Two adjacent farmhouses, covering an area of circa 900m² with a built-up footprint of about 400m², were erected just off a ridge. These properties were vernacular, unreinforced, masonry buildings. A natural cave, at the basement level, links the adjacent agrarian areas of the properties to the courtyard of one of the farmhouses.

Historically, these tenements formed part of a hamlet, now mostly demolished to make room for speculative real estate development. The mode of construction, building techniques and materials used in the constructions of these properties are worth noting. They are a fine example of vernacular architecture, typical of rural settlements in the Mediterranean. Their building stereotomy is fine and well detailed. They are erected directly on the parent rock which is friable in nature. Boulders along the slopes are witnesses to a natural, continuous, weathering process of the parent rock.
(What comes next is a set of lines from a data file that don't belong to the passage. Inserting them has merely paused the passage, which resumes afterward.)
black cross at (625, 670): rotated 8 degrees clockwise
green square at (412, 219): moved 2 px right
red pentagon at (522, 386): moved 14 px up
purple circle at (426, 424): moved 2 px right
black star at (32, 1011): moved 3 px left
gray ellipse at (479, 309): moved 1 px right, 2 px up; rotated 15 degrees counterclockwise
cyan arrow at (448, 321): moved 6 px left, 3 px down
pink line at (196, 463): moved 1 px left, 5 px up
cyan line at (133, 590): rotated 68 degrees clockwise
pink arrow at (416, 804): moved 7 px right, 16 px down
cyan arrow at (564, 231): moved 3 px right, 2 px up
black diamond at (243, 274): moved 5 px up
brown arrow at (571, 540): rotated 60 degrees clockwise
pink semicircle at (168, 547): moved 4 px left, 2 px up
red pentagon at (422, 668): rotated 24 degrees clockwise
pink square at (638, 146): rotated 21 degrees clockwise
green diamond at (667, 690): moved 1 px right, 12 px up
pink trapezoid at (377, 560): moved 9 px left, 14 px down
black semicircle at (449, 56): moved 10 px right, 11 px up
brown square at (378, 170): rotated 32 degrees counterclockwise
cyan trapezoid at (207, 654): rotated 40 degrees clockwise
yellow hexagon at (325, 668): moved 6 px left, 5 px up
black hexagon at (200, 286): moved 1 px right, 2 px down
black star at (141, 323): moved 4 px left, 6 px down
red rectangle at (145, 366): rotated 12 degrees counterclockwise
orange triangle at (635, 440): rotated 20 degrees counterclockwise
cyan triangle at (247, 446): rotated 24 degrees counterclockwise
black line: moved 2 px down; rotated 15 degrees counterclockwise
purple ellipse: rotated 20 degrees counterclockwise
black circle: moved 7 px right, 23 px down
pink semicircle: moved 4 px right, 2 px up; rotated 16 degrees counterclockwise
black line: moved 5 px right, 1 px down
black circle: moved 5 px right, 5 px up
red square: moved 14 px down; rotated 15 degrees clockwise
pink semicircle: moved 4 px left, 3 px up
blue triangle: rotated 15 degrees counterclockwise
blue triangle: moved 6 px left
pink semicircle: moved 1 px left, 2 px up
Ground-transmitted vibrations generated by mechanical excavators in neighbouring tenements were of concern to the structural stability of these farmhouses. To stabilise the grounds and reduce the risk of collapse of these properties, reinforced concrete piles were introduced to peg the boulders. Furthermore, excavation works within 10 metres from the property line could not be affected by means of mechanical excavators. Monitoring of vibrations from excavation works was undertaken and glass telltales were placed across existing cracks in order to help identify any movement during works.